Perry shook his head with a smile which cast a sickly light over his large, handsome face. "Oh, I'm perfectly well," he responded, "I need to stretch my legs a bit, that's all."

"You do look as if you wanted exercise," commented Adams, as they left the building; "too much terrapin has put your liver wrong, I guess."

At the corner, they passed a news-stand, and as Adams stopped for his evening paper, he noticed again the nervous agony which afflicted Perry during the brief delay.

"Look here, what's up, now?" he enquired, holding his paper in his hand when they started on again, "are you in any trouble and can I help to get you out? I'll do anything you like except play the gallant, and I only draw the line at that because of my temperamental disability. So, something is wrong?" he added gayly, "for you haven't even observed the pretty woman ahead there in the pea-green bonnet."

"Oh, I'm not in any mess just now," replied Perry, with a big, affectionate shake like that of a wet Newfoundland dog.
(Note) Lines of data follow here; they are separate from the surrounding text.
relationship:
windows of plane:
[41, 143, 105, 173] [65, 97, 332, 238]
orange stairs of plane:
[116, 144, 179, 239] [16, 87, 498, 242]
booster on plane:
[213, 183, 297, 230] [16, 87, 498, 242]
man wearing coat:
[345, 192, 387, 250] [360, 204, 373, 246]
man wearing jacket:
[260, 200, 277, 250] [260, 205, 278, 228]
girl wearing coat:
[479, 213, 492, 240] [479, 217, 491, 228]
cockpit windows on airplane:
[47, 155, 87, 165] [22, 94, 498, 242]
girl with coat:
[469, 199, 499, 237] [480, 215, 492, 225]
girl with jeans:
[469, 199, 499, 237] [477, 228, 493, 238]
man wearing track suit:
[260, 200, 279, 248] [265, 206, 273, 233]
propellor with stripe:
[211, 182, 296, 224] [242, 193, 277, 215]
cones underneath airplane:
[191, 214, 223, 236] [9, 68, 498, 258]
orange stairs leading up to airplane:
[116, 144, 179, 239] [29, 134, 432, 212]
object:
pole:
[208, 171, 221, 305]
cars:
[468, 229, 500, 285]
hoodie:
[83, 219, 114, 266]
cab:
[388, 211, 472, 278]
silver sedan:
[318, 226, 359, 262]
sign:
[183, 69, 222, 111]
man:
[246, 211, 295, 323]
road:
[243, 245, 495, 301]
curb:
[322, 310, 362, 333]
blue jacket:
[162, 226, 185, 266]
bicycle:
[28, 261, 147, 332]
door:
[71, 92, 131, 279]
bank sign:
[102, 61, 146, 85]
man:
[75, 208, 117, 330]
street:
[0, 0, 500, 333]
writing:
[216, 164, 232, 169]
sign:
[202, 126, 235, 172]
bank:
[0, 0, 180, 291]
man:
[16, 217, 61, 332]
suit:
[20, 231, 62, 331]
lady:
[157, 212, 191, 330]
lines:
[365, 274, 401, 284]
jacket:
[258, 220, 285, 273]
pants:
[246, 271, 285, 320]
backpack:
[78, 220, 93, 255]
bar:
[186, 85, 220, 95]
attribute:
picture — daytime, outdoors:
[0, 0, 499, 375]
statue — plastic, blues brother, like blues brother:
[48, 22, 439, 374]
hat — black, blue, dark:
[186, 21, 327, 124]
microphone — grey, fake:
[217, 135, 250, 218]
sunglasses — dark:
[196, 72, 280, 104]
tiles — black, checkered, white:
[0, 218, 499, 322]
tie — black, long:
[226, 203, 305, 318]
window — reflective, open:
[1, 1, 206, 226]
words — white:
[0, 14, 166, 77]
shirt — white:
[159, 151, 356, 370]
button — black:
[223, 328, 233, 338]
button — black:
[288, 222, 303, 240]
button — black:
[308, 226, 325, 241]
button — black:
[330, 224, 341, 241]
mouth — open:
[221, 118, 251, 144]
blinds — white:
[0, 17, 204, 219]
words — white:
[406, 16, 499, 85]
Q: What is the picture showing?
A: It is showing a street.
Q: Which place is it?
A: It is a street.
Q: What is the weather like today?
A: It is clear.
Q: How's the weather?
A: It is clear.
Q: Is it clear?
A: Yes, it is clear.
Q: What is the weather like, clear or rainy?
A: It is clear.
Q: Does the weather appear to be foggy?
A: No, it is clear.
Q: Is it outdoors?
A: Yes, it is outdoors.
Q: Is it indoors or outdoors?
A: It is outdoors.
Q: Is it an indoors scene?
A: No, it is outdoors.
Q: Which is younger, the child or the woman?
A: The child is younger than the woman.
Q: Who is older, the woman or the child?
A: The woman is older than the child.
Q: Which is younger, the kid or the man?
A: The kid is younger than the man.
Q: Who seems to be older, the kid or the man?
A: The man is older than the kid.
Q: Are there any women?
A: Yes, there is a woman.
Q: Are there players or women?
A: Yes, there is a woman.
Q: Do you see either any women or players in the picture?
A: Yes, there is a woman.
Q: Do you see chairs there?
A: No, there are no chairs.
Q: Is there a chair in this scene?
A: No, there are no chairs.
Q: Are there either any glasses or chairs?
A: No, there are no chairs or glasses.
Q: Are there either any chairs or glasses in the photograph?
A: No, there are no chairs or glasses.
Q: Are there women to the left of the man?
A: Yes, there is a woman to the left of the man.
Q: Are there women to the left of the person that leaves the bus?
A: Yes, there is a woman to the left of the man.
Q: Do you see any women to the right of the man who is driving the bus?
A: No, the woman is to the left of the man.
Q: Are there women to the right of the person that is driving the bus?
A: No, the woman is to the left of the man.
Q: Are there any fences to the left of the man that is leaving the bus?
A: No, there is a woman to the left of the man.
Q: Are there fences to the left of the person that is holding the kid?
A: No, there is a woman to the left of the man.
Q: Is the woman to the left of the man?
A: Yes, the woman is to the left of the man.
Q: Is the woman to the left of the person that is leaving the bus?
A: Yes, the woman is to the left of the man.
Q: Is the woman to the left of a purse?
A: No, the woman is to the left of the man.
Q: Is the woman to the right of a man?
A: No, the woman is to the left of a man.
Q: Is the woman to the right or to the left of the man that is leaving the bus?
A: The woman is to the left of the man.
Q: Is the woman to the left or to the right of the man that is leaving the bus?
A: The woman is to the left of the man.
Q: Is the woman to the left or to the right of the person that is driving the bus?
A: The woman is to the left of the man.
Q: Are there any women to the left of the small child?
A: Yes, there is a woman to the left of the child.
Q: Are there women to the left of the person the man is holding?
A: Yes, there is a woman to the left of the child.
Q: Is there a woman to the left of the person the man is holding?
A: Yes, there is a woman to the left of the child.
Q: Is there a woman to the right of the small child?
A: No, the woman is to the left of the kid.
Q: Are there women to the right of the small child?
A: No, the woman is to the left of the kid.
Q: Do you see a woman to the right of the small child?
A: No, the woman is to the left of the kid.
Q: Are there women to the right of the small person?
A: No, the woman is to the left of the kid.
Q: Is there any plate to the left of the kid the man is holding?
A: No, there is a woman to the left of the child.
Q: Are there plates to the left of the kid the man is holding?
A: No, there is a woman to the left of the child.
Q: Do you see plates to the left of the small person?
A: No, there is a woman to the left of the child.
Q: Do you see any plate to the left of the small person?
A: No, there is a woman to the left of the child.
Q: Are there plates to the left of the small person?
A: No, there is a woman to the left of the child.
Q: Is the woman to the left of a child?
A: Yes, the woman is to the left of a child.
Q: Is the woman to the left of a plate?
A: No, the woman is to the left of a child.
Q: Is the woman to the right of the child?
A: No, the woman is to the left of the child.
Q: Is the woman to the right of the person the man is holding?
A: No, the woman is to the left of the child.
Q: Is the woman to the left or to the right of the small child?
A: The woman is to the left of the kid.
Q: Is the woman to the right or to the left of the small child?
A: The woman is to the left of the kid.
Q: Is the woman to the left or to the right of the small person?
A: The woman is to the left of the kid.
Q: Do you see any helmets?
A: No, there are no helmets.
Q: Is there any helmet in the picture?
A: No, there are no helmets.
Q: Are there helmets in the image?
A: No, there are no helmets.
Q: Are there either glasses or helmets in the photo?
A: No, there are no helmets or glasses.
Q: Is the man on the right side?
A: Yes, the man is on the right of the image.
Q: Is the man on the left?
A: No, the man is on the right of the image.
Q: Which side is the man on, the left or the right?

Adams threw a keener glance at him. "No scrape about a woman, then?" he asked, with the tolerant sympathy which had made him so beloved by his own sex.

"Oh, Lord, no," ejaculated Perry, with a fervour too convincing to be assumed.

"And you haven't lost in Wall Street?"

"On the other hand I made a jolly deal."

"Well, I give it up," remarked Adams cheerfully; then as he spoke, the glare from an electric light fell full upon the headlines of the folded paper in his hand, and he came to a halt so sudden that Perry, falling back to keep step with him, felt himself spinning like a wound up top.

"My God!" said Adams, in a voice so low that it barely reached Perry's ears. An instant later a quick animal passion—the passion of the enraged male—entered into his tone and he walked quickly across the pavement to the sheltering dusk of a cross street. "May God damn him for this!" he cried in a hoarse whisper.